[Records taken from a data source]
********

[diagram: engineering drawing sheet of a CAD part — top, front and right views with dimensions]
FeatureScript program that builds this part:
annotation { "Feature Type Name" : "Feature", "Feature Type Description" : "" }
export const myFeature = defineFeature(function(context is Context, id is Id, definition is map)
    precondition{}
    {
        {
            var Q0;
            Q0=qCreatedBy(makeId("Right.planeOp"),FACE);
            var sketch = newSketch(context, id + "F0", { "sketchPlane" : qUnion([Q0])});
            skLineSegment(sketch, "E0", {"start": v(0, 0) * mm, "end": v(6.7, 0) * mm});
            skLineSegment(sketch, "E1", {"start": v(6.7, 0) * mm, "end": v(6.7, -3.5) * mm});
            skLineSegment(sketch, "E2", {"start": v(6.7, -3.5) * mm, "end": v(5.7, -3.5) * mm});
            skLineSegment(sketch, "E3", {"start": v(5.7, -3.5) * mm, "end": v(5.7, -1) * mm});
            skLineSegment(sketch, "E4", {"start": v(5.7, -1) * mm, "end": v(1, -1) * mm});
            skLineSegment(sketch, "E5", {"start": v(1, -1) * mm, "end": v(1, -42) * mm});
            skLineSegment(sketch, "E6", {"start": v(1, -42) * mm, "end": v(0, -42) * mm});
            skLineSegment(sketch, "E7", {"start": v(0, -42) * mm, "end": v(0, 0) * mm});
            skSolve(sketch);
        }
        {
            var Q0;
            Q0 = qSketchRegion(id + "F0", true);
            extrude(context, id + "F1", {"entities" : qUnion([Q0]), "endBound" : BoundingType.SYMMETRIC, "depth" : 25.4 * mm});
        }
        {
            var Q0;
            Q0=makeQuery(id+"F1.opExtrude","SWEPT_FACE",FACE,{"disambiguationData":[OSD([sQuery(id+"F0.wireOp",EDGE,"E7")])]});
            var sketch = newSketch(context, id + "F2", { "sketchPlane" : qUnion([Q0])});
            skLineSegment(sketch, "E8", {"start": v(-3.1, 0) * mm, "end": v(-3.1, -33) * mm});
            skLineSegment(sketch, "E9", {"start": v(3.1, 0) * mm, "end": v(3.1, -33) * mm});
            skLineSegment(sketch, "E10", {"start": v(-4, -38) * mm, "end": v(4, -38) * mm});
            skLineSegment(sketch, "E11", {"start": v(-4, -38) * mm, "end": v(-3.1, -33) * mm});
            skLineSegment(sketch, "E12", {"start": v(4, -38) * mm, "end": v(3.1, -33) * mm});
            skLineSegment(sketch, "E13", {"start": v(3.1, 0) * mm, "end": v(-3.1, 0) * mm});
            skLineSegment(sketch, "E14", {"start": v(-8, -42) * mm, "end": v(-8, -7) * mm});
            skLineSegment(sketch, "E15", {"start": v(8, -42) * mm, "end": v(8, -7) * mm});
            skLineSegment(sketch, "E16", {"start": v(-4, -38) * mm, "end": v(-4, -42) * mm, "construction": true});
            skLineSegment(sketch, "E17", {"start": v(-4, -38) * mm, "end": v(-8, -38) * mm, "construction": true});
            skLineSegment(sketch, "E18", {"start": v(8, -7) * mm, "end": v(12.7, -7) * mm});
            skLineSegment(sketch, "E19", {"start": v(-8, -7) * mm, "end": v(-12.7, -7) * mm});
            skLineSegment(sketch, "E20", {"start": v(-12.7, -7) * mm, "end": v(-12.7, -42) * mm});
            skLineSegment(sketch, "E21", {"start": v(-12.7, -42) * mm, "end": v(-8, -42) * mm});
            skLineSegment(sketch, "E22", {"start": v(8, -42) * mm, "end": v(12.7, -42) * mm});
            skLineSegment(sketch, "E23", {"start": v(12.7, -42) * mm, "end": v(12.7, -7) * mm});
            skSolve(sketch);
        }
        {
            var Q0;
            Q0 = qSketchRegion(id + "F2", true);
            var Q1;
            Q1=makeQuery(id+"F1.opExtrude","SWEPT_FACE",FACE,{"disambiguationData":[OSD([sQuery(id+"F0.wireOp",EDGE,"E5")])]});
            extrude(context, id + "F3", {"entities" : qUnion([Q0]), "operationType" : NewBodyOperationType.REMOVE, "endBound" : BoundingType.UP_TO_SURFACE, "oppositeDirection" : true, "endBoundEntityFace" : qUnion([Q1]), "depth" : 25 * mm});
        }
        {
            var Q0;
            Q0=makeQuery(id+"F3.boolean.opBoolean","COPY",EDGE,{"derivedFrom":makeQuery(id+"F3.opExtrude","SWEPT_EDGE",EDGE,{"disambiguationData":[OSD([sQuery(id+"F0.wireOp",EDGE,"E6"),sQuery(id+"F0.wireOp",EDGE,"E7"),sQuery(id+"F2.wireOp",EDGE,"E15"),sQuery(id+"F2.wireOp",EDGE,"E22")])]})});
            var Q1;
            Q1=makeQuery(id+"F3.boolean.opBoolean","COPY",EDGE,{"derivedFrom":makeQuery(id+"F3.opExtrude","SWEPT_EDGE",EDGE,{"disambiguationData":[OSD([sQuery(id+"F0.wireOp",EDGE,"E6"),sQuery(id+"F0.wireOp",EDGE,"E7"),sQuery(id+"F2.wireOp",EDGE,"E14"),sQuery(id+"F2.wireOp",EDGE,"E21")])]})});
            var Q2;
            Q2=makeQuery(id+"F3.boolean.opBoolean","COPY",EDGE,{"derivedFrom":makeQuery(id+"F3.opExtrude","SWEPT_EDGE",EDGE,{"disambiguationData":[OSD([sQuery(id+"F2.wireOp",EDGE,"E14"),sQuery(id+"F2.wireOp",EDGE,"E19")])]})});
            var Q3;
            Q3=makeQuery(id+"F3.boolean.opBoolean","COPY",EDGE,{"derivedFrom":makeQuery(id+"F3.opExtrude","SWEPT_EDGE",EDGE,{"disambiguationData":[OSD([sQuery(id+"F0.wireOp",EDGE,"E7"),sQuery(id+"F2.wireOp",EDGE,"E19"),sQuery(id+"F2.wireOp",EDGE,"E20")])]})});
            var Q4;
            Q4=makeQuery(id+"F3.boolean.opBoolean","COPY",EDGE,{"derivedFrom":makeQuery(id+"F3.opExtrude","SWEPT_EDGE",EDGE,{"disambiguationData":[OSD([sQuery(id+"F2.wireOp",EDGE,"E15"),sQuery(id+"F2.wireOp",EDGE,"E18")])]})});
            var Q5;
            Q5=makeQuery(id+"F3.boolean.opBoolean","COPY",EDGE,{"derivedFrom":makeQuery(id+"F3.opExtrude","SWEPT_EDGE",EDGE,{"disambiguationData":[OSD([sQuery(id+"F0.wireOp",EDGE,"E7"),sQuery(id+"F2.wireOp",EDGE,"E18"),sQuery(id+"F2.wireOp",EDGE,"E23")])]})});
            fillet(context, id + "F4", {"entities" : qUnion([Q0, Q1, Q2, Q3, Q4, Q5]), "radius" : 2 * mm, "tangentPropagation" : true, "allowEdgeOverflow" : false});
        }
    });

********

## WRITTEN PROBLEM
Retype the entire listing above, character for character, without changing anything.

## ANSWER TO THIS EXERCISE
[diagram: engineering drawing sheet of a CAD part — top, front and right views with dimensions]
FeatureScript program that builds this part:
annotation { "Feature Type Name" : "Feature", "Feature Type Description" : "" }
export const myFeature = defineFeature(function(context is Context, id is Id, definition is map)
    precondition{}
    {
        {
            var Q0;
            Q0=qCreatedBy(makeId("Right.planeOp"),FACE);
            var sketch = newSketch(context, id + "F0", { "sketchPlane" : qUnion([Q0])});
            skLineSegment(sketch, "E0", {"start": v(0, 0) * mm, "end": v(6.7, 0) * mm});
            skLineSegment(sketch, "E1", {"start": v(6.7, 0) * mm, "end": v(6.7, -3.5) * mm});
            skLineSegment(sketch, "E2", {"start": v(6.7, -3.5) * mm, "end": v(5.7, -3.5) * mm});
            skLineSegment(sketch, "E3", {"start": v(5.7, -3.5) * mm, "end": v(5.7, -1) * mm});
            skLineSegment(sketch, "E4", {"start": v(5.7, -1) * mm, "end": v(1, -1) * mm});
            skLineSegment(sketch, "E5", {"start": v(1, -1) * mm, "end": v(1, -42) * mm});
            skLineSegment(sketch, "E6", {"start": v(1, -42) * mm, "end": v(0, -42) * mm});
            skLineSegment(sketch, "E7", {"start": v(0, -42) * mm, "end": v(0, 0) * mm});
            skSolve(sketch);
        }
        {
            var Q0;
            Q0 = qSketchRegion(id + "F0", true);
            extrude(context, id + "F1", {"entities" : qUnion([Q0]), "endBound" : BoundingType.SYMMETRIC, "depth" : 25.4 * mm});
        }
        {
            var Q0;
            Q0=makeQuery(id+"F1.opExtrude","SWEPT_FACE",FACE,{"disambiguationData":[OSD([sQuery(id+"F0.wireOp",EDGE,"E7")])]});
            var sketch = newSketch(context, id + "F2", { "sketchPlane" : qUnion([Q0])});
            skLineSegment(sketch, "E8", {"start": v(-3.1, 0) * mm, "end": v(-3.1, -33) * mm});
            skLineSegment(sketch, "E9", {"start": v(3.1, 0) * mm, "end": v(3.1, -33) * mm});
            skLineSegment(sketch, "E10", {"start": v(-4, -38) * mm, "end": v(4, -38) * mm});
            skLineSegment(sketch, "E11", {"start": v(-4, -38) * mm, "end": v(-3.1, -33) * mm});
            skLineSegment(sketch, "E12", {"start": v(4, -38) * mm, "end": v(3.1, -33) * mm});
            skLineSegment(sketch, "E13", {"start": v(3.1, 0) * mm, "end": v(-3.1, 0) * mm});
            skLineSegment(sketch, "E14", {"start": v(-8, -42) * mm, "end": v(-8, -7) * mm});
            skLineSegment(sketch, "E15", {"start": v(8, -42) * mm, "end": v(8, -7) * mm});
            skLineSegment(sketch, "E16", {"start": v(-4, -38) * mm, "end": v(-4, -42) * mm, "construction": true});
            skLineSegment(sketch, "E17", {"start": v(-4, -38) * mm, "end": v(-8, -38) * mm, "construction": true});
            skLineSegment(sketch, "E18", {"start": v(8, -7) * mm, "end": v(12.7, -7) * mm});
            skLineSegment(sketch, "E19", {"start": v(-8, -7) * mm, "end": v(-12.7, -7) * mm});
            skLineSegment(sketch, "E20", {"start": v(-12.7, -7) * mm, "end": v(-12.7, -42) * mm});
            skLineSegment(sketch, "E21", {"start": v(-12.7, -42) * mm, "end": v(-8, -42) * mm});
            skLineSegment(sketch, "E22", {"start": v(8, -42) * mm, "end": v(12.7, -42) * mm});
            skLineSegment(sketch, "E23", {"start": v(12.7, -42) * mm, "end": v(12.7, -7) * mm});
            skSolve(sketch);
        }
        {
            var Q0;
            Q0 = qSketchRegion(id + "F2", true);
            var Q1;
            Q1=makeQuery(id+"F1.opExtrude","SWEPT_FACE",FACE,{"disambiguationData":[OSD([sQuery(id+"F0.wireOp",EDGE,"E5")])]});
            extrude(context, id + "F3", {"entities" : qUnion([Q0]), "operationType" : NewBodyOperationType.REMOVE, "endBound" : BoundingType.UP_TO_SURFACE, "oppositeDirection" : true, "endBoundEntityFace" : qUnion([Q1]), "depth" : 25 * mm});
        }
        {
            var Q0;
            Q0=makeQuery(id+"F3.boolean.opBoolean","COPY",EDGE,{"derivedFrom":makeQuery(id+"F3.opExtrude","SWEPT_EDGE",EDGE,{"disambiguationData":[OSD([sQuery(id+"F0.wireOp",EDGE,"E6"),sQuery(id+"F0.wireOp",EDGE,"E7"),sQuery(id+"F2.wireOp",EDGE,"E15"),sQuery(id+"F2.wireOp",EDGE,"E22")])]})});
            var Q1;
            Q1=makeQuery(id+"F3.boolean.opBoolean","COPY",EDGE,{"derivedFrom":makeQuery(id+"F3.opExtrude","SWEPT_EDGE",EDGE,{"disambiguationData":[OSD([sQuery(id+"F0.wireOp",EDGE,"E6"),sQuery(id+"F0.wireOp",EDGE,"E7"),sQuery(id+"F2.wireOp",EDGE,"E14"),sQuery(id+"F2.wireOp",EDGE,"E21")])]})});
            var Q2;
            Q2=makeQuery(id+"F3.boolean.opBoolean","COPY",EDGE,{"derivedFrom":makeQuery(id+"F3.opExtrude","SWEPT_EDGE",EDGE,{"disambiguationData":[OSD([sQuery(id+"F2.wireOp",EDGE,"E14"),sQuery(id+"F2.wireOp",EDGE,"E19")])]})});
            var Q3;
            Q3=makeQuery(id+"F3.boolean.opBoolean","COPY",EDGE,{"derivedFrom":makeQuery(id+"F3.opExtrude","SWEPT_EDGE",EDGE,{"disambiguationData":[OSD([sQuery(id+"F0.wireOp",EDGE,"E7"),sQuery(id+"F2.wireOp",EDGE,"E19"),sQuery(id+"F2.wireOp",EDGE,"E20")])]})});
            var Q4;
            Q4=makeQuery(id+"F3.boolean.opBoolean","COPY",EDGE,{"derivedFrom":makeQuery(id+"F3.opExtrude","SWEPT_EDGE",EDGE,{"disambiguationData":[OSD([sQuery(id+"F2.wireOp",EDGE,"E15"),sQuery(id+"F2.wireOp",EDGE,"E18")])]})});
            var Q5;
            Q5=makeQuery(id+"F3.boolean.opBoolean","COPY",EDGE,{"derivedFrom":makeQuery(id+"F3.opExtrude","SWEPT_EDGE",EDGE,{"disambiguationData":[OSD([sQuery(id+"F0.wireOp",EDGE,"E7"),sQuery(id+"F2.wireOp",EDGE,"E18"),sQuery(id+"F2.wireOp",EDGE,"E23")])]})});
            fillet(context, id + "F4", {"entities" : qUnion([Q0, Q1, Q2, Q3, Q4, Q5]), "radius" : 2 * mm, "tangentPropagation" : true, "allowEdgeOverflow" : false});
        }
    });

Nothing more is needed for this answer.